In summary
A panel at the CalMatters Ideas Festival debates how to reduce homelessness without punishing poverty. There’s worry about a potential $1 billion cut in state funding.
California housing advocates and lawmakers say more affordable housing and increases in state and federal funding would address the state’s homelessness crisis. But some disagree on the underlying causes the state should be focusing on.
“We have an emergency that we have created by allowing for very tunnel vision, selfish, healthy policy for it,” state Sen. Scott Wiener, a San Francisco Democrat, said today at the CalMatters Ideas Festival.
Wiener and other panelists, in a discussion moderated by CalMatters homelessness reporter Marisa Kendall, discussed the consequences of clearing homeless encampments — particularly in light of a case before the U.S. Supreme Court that could make it legal for municipalities to criminalize camping in public.
Alex Visotzky, senior California policy fellow at the National Alliance to End Homelessness, said people experiencing homelessness need access to affordable housing and rental subsidies — not tougher restrictions.
“Are we doing this because it is the solution to homelessness, or are we doing it because our instincts are to punish people who are in poverty for their poverty?” Visotzky said in a discussion moderated by CalMatters housing reporter Marisa Kendall. “Our instincts are to build on all the racism that’s been baked into our housing system for centuries.”

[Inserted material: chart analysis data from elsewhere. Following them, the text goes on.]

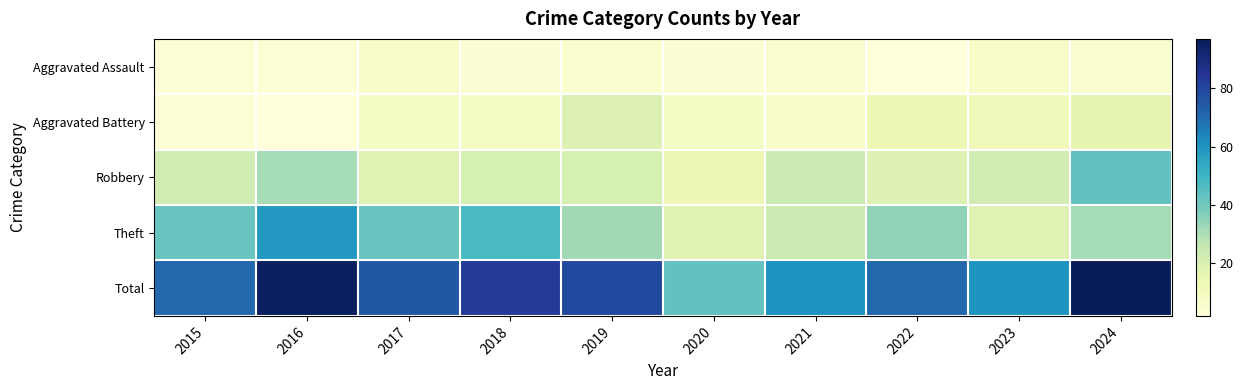

Reading right to left, extract all data points from this chart.

Aggravated Assault: 2024=6	2023=7	2022=2	2021=6	2020=4	2019=5	2018=4	2017=7	2016=3	2015=3
Aggravated Battery: 2024=16	2023=11	2022=13	2021=7	2020=8	2019=19	2018=8	2017=8	2016=2	2015=3
Robbery: 2024=43	2023=23	2022=19	2021=24	2020=13	2019=21	2018=21	2017=18	2016=31	2015=23
Theft: 2024=31	2023=18	2022=35	2021=24	2020=18	2019=32	2018=48	2017=42	2016=59	2015=42
Total: 2024=97	2023=60	2022=71	2021=61	2020=43	2019=79	2018=83	2017=75	2016=95	2015=71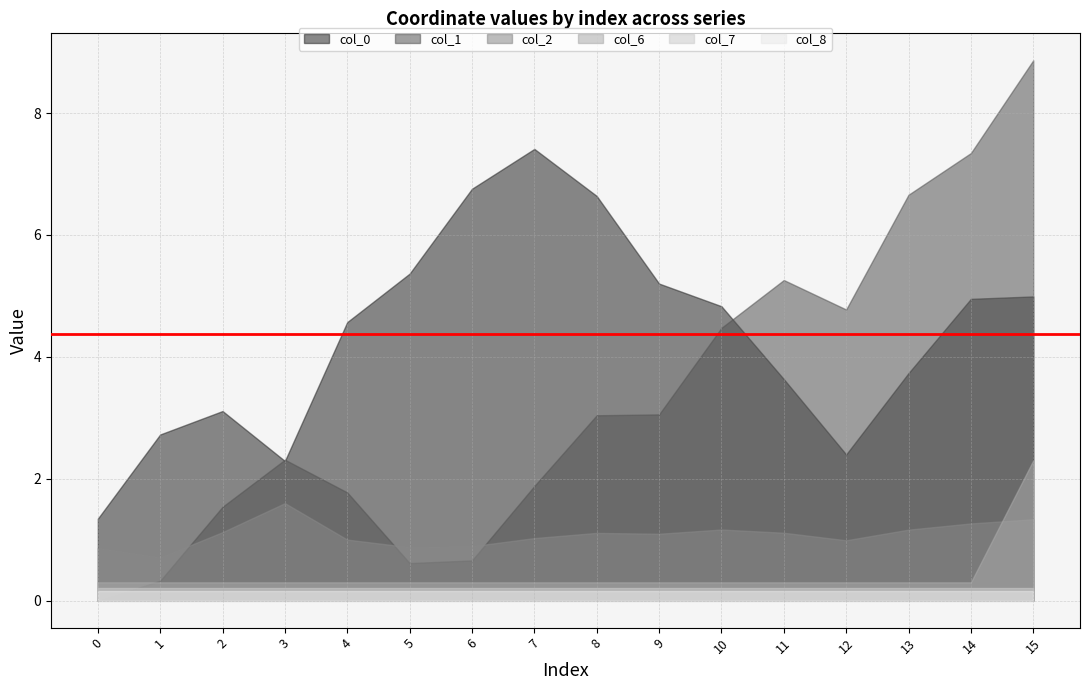

What are all the series names shown in the legend?

col_0, col_1, col_2, col_6, col_7, col_8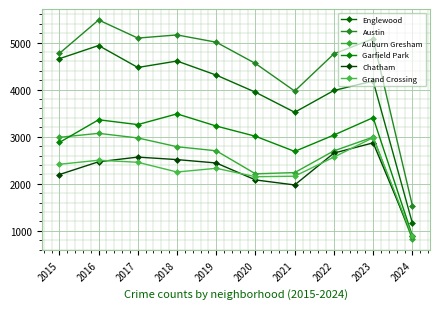

Reading left to right, extract all data points from this chart.

Englewood: 4658	4938	4471	4608	4309	3945	3519	3982	4184	1163
Austin: 4770	5481	5096	5163	5008	4556	3970	4761	5081	1537
Auburn Gresham: 2987	3071	2973	2787	2700	2211	2237	2699	2992	819
Garfield Park: 2877	3360	3257	3485	3226	3009	2687	3035	3405	897
Chatham: 2195	2467	2566	2513	2441	2081	1974	2651	2869	880
Grand Crossing: 2413	2500	2456	2249	2328	2149	2160	2566	2979	880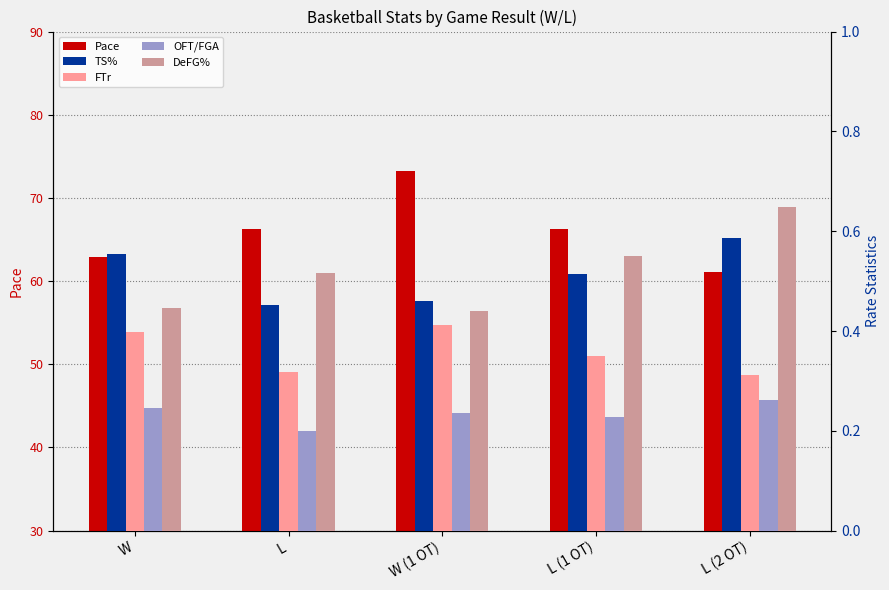

At which label is Pace closest to 67?

L (1 OT)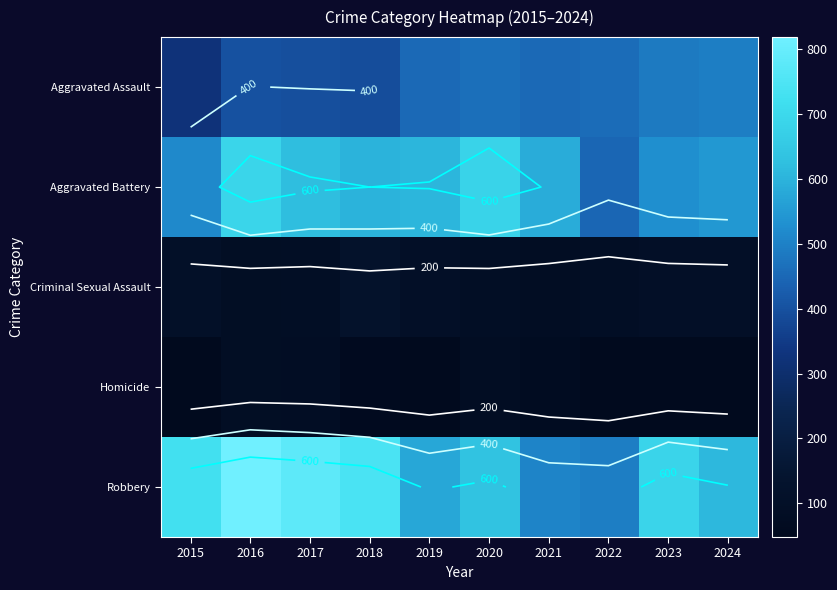

At 2024, list the series in order from largest to smallest.

Robbery, Aggravated Battery, Aggravated Assault, Criminal Sexual Assault, Homicide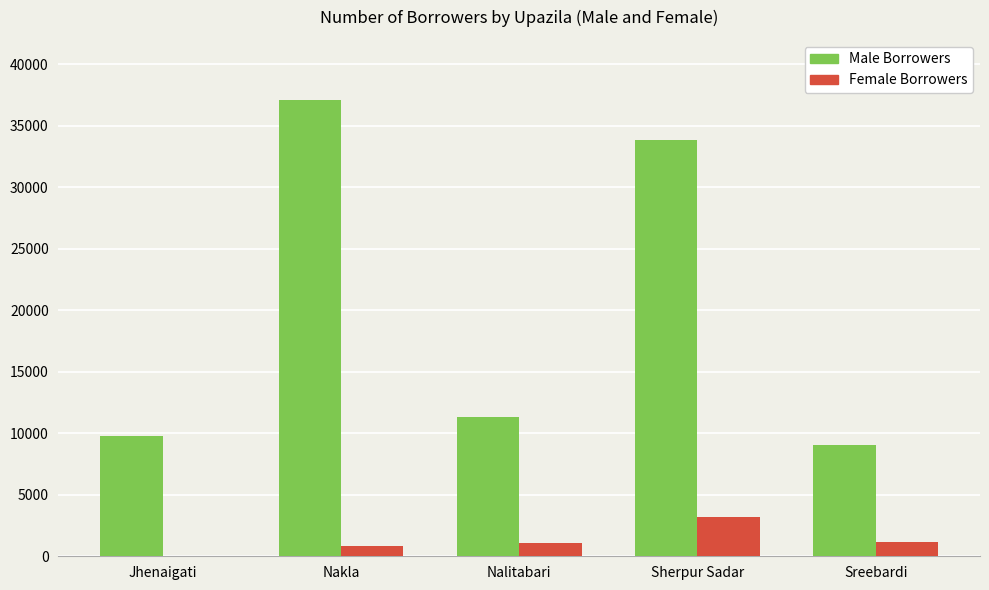

The Male Borrowers series shows 9793 at Jhenaigati. True or false?

True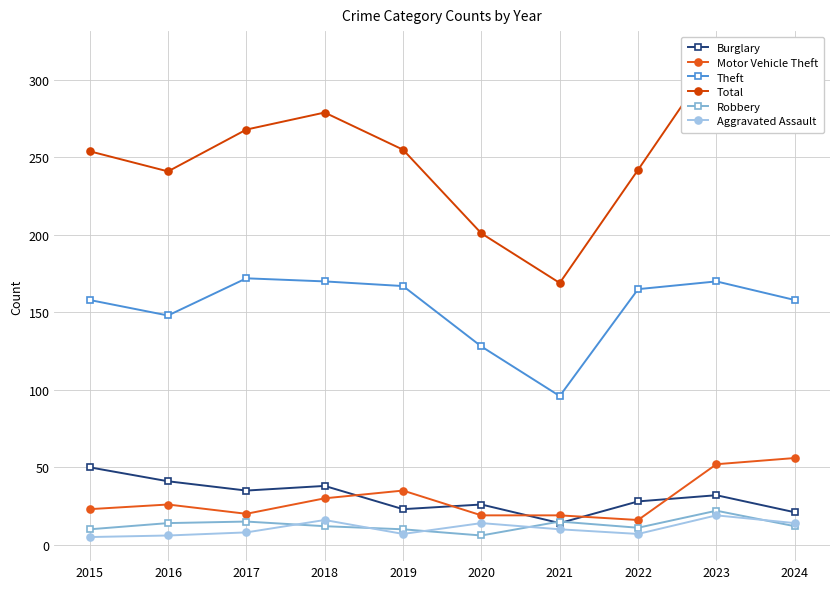

At which label does Motor Vehicle Theft reach its minimum?

2022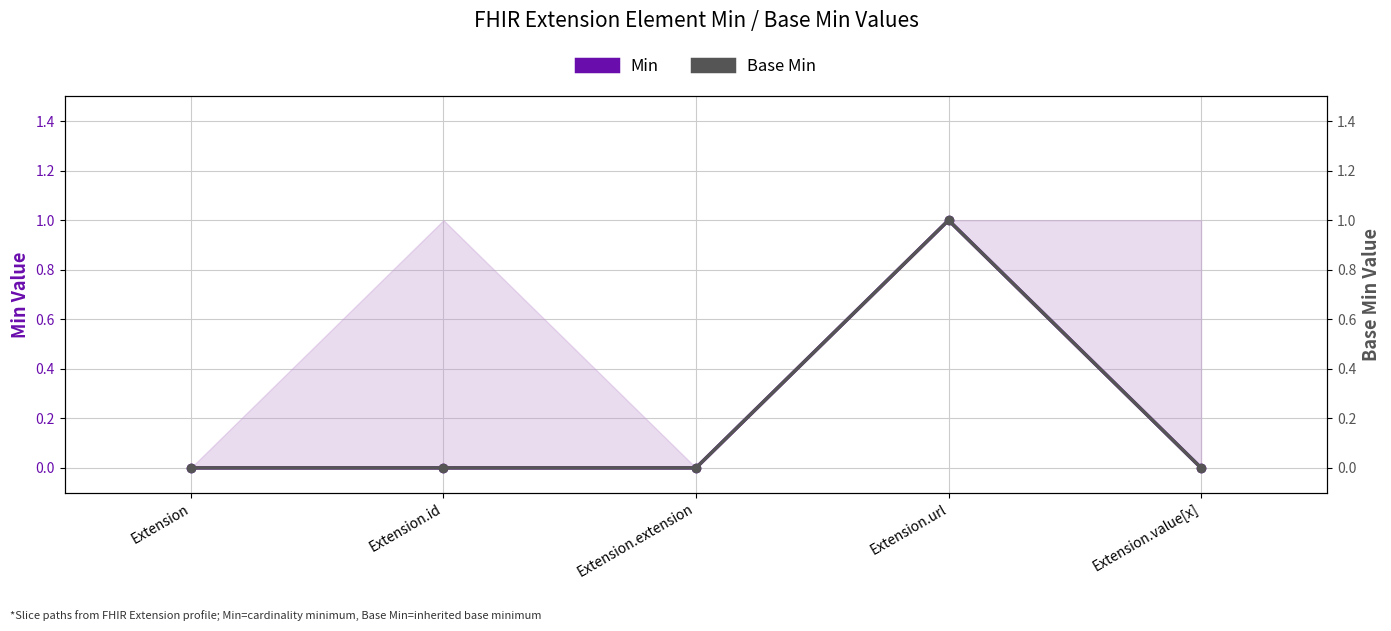

What is the sum of all Min values?

1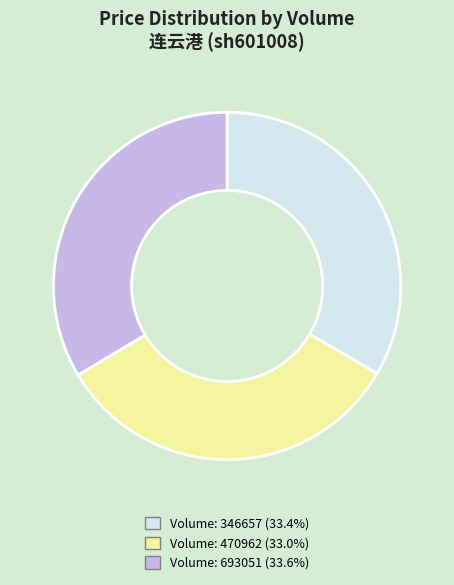

Does any single category account for the majority?

No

Robynne Rose-Haymer, vice president of Capitol Impact, serves as a “lived expertise” advisory board representative for the UCSF Benioff Homelessness and Housing Initiative and has experienced homelessness. She said that many residents are hesitant to leave encampments because they find community there.
“Those are their friends,” she said. “Those are their neighbors. This is the community that they know where the services are. They understand the bus routes and they know how to get to the places that they need. So by rooting people out forcibly, it does nothing to build trust. In fact, it harms the very services that we are paying billions of dollars to stand up.”
The most recent statewide count tallied more than 181,000 unhoused Californians last year — 28% of the national total and up nearly 40% from five years ago.
More recent local counts have yielded mixed results. Sacramento County’s released Tuesday found that the county’s unhoused population dropped 29% in the last two years and the unsheltered population, which includes people who live in vehicles, dropped 41%. But in Contra Costa County, the unhoused population increased by 19%.
California has been focusing money and attention on homeless people struggling with mental health and substance abuse. Some lawmakers want to depart from the state’s longstanding “housing first” approach, which requires shelters to accept people regardless of their alcohol and drug use, and allow state money to go to shelters with “sober housing.”
But Margot Kushel — professor of medicine at UCSF and director of the Benioff homelessness initiative — said that housing should be offered first, then voluntary treatment, to get homeless people off the streets.
“We know how to treat people, you have to start, though, with the housing,” she said.
Rose-Haymer said it is important to also address the systemic issues that contribute to homelessness.
“These are solvable problems if we fix the systems that feed the actual issue,” she said. “I would encourage us to not think about how do we build more housing and ignore workforce development, or how do we solve the zoning problem and not think about the educational institutions that are qualifying people for workforce development?”
In response to Gov. Gavin Newsom’s proposed budget cuts to homelessness and housing programs, including $1 billion to local governments, Wiener said it is a high priority for the Senate and the Assembly to keep that funding intact, despite the $28 billion budget shortfall.
“I can never guarantee success,” Wiener said, but said that Newsom doesn’t philosophically oppose more money for housing. “It’s just how to rebalance the budget this year.”
Visotzky countered that the state has failed to make ongoing commitments to fund housing, which he said is necessary to meet the needs of unhoused individuals.
“It’s hard to imagine that our schools would be successful at educating our kids if they had to come hat in hand to Sacramento every year to say, ‘Hey, we need money to keep our doors open,’” he said. “But that’s basically what we ask our social service agencies that work with folks experiencing homelessness to do.”